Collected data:
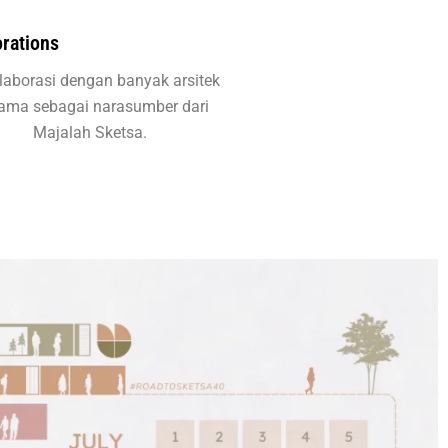
orations
laborasi dengan banyak arsitek
nama sebagai narasumber dari
Majalah Sketsa.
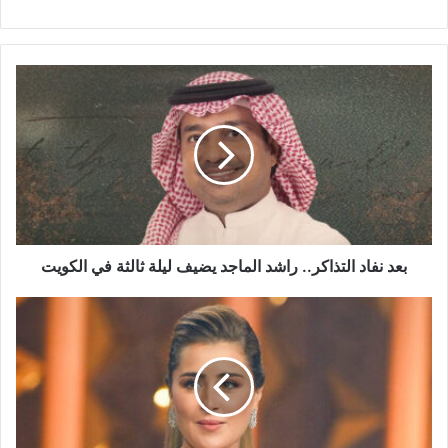
بعد
نفاد
التذاكر..
راشد
الماجد
يضيف
ليلة
ثالثة
في
الكويت
بعد نفاد التذاكر.. راشد الماجد يضيف ليلة ثالثة في الكويت
عائشة
بن
أحمد
تخوض
رمضان
بعملين
للمرة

Directive = The data must come back word for word, with every picture removed.

Answer box =
orations
laborasi dengan banyak arsitek
nama sebagai narasumber dari
Majalah Sketsa.
بعد
نفاد
التذاكر..
راشد
الماجد
يضيف
ليلة
ثالثة
في
الكويت
بعد نفاد التذاكر.. راشد الماجد يضيف ليلة ثالثة في الكويت
عائشة
بن
أحمد
تخوض
رمضان
بعملين
للمرة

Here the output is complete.